In statistics, for grouped data, when calculating the median based on formula $Median = L_m + \left [ \frac { \frac{n}{2} - F_{m-1} }{f_m} \right ] \times c$
where $c$ is the size of the median class
$F_{m-1}$ is the cumulative frequency of the class before median class
$f_m$ is the frequency of the median class
$n$ is the total number of the data
I noticed some resources mentioned $L_m$ as lower class limit, but some lower class boundary. Which one is correct?

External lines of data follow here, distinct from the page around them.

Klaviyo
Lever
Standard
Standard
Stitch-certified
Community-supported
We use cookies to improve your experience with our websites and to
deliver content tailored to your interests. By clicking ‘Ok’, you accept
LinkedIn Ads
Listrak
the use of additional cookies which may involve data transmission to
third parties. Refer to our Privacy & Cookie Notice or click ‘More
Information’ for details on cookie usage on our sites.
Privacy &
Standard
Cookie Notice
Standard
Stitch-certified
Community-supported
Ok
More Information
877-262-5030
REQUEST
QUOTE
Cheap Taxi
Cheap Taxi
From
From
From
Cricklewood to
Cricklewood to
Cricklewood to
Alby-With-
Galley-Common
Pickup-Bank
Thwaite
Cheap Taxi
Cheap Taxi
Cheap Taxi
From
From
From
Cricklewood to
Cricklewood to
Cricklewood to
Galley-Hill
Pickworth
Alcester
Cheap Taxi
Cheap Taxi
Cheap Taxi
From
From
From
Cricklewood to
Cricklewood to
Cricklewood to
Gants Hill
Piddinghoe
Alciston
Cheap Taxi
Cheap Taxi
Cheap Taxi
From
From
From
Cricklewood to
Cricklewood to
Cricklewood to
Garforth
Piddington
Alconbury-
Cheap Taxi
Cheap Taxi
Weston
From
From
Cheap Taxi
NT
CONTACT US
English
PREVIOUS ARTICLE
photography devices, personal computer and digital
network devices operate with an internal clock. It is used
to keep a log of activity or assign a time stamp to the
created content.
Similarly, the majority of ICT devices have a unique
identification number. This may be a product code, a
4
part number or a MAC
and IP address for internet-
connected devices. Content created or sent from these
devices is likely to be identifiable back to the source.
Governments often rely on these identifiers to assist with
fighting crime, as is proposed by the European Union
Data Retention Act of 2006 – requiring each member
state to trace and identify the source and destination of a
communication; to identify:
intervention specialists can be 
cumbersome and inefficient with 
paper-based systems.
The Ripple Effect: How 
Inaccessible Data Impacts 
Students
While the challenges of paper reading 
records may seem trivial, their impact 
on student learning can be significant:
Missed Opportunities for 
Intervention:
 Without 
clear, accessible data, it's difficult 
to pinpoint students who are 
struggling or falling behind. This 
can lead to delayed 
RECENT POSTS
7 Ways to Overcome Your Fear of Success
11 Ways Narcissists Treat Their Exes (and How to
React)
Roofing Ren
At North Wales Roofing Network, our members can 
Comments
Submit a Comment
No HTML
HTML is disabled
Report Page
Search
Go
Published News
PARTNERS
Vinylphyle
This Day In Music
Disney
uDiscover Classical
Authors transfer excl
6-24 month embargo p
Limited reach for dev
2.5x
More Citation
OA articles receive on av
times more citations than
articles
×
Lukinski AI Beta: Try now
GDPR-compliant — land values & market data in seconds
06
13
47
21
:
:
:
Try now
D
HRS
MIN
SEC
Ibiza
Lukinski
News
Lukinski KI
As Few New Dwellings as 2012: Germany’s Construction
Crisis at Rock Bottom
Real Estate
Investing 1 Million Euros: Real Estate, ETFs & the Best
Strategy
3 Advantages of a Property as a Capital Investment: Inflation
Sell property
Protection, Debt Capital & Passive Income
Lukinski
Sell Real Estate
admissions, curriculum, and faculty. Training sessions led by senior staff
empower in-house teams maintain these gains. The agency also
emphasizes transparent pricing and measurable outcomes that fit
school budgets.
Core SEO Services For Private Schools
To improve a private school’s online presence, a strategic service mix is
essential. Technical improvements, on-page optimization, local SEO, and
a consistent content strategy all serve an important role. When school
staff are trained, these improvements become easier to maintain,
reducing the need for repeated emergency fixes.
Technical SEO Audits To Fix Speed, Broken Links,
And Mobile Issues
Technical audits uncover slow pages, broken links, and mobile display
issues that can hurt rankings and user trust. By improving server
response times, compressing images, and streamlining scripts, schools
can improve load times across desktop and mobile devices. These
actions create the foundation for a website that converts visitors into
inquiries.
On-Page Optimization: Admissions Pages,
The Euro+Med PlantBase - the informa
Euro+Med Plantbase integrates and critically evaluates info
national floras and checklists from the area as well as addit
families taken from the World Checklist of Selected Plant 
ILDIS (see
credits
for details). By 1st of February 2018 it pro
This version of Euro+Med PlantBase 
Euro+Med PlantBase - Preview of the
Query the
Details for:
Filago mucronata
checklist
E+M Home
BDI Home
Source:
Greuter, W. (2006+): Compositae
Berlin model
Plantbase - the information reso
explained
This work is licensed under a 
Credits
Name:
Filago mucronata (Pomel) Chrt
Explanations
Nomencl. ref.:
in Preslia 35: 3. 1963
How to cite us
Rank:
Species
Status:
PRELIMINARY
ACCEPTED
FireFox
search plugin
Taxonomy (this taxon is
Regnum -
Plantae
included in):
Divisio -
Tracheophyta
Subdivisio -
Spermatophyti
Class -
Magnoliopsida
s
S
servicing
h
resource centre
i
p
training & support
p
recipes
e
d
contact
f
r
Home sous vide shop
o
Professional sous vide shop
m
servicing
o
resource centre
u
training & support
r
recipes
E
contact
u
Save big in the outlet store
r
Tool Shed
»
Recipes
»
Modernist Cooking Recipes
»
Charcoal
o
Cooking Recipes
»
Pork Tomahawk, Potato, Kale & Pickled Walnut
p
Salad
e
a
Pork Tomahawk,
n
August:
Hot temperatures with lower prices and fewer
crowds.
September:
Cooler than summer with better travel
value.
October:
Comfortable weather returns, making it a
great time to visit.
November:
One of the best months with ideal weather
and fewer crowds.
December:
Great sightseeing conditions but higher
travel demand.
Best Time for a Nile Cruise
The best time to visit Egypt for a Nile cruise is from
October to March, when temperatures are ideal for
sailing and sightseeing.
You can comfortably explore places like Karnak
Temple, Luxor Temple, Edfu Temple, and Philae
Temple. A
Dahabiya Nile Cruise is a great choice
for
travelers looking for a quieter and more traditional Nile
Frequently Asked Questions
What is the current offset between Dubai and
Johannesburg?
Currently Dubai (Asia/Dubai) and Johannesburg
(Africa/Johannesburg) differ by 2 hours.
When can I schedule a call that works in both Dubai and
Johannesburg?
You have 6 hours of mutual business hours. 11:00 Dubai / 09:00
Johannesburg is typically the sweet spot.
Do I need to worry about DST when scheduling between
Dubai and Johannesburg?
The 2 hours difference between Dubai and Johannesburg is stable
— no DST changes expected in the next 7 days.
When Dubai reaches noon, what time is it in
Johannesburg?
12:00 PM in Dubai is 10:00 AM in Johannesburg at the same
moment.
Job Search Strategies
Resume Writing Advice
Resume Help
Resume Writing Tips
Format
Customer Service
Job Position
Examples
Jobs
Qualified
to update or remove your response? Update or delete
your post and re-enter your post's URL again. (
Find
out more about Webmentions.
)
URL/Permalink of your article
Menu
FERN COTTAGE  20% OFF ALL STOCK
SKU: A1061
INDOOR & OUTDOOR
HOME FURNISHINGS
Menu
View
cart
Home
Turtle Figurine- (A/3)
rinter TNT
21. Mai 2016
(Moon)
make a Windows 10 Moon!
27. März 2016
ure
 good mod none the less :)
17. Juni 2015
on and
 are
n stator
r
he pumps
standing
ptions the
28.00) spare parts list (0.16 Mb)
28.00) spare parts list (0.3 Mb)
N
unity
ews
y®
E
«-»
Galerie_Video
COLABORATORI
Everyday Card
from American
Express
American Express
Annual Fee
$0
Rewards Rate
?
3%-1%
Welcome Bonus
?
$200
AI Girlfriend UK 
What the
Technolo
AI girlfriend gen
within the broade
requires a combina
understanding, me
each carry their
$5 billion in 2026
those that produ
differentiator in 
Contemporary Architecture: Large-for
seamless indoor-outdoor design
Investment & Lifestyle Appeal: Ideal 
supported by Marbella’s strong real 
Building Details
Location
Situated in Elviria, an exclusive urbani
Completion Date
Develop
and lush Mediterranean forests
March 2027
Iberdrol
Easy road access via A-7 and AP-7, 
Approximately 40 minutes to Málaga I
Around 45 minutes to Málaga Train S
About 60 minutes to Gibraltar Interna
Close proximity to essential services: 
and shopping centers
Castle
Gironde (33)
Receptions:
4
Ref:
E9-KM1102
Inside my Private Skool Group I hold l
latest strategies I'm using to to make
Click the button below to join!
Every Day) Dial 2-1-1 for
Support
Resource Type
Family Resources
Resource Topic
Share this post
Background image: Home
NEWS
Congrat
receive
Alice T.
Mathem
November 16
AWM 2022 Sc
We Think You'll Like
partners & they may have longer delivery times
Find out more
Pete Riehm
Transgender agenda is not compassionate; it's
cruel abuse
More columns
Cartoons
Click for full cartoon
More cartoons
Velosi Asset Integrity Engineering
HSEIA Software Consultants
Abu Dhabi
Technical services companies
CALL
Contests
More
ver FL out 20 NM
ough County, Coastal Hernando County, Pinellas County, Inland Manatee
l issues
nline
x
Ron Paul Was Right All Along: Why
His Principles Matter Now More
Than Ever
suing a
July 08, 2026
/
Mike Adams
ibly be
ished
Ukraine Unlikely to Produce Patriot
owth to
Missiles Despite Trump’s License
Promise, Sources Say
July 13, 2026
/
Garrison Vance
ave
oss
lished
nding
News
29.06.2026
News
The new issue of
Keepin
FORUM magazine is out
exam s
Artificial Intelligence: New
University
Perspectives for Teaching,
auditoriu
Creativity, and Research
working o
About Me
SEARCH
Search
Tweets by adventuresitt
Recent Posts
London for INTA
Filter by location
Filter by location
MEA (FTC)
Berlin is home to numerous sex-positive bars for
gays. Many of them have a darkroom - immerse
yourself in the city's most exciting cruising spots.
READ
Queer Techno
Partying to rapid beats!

After some consideration, in my opinion, "lower boundary" will make more sense rather than lower limit. For example, this is the data,
Class Frequency 1 1 2 1 3 1 4 1
Based on the data, using we can know that the median is 2.5, without calculation. If using the formula as mentioned above, $\frac{n}{2}$ will get 2, there for the class contains the median is class 2, then using $L_m$ is a lower boundary,
$median = 1.5 + \left[ \frac{2 -1}{1}\right] \times 1 = 2.5$
This doesn't make sense for using lower limit. If changing the class to
Class Frequency 1-2 1 3-4 1 5-6 1 7-8 1
Using the method above, we will get,
$median = 2.5 + \left[ \frac{2 -1}{1}\right] \times 2 = 4.5$
However, if using class limit, then we will get 5.